- What is being asked -
An exact copy of the entries is required, with every image omitted.

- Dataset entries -

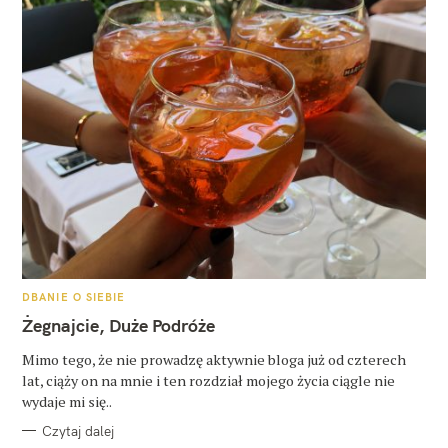
K
DBANIE O SIEBIE
A
T
Żegnajcie, Duże Podróże
E
G
O
Mimo tego, że nie prowadzę aktywnie bloga już od czterech
R
lat, ciąży on na mnie i ten rozdział mojego życia ciągle nie
I
E
wydaje mi się..
Czytaj dalej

- Response below -
K
DBANIE O SIEBIE
A
T
Żegnajcie, Duże Podróże
E
G
O
Mimo tego, że nie prowadzę aktywnie bloga już od czterech
R
lat, ciąży on na mnie i ten rozdział mojego życia ciągle nie
I
E
wydaje mi się..
Czytaj dalej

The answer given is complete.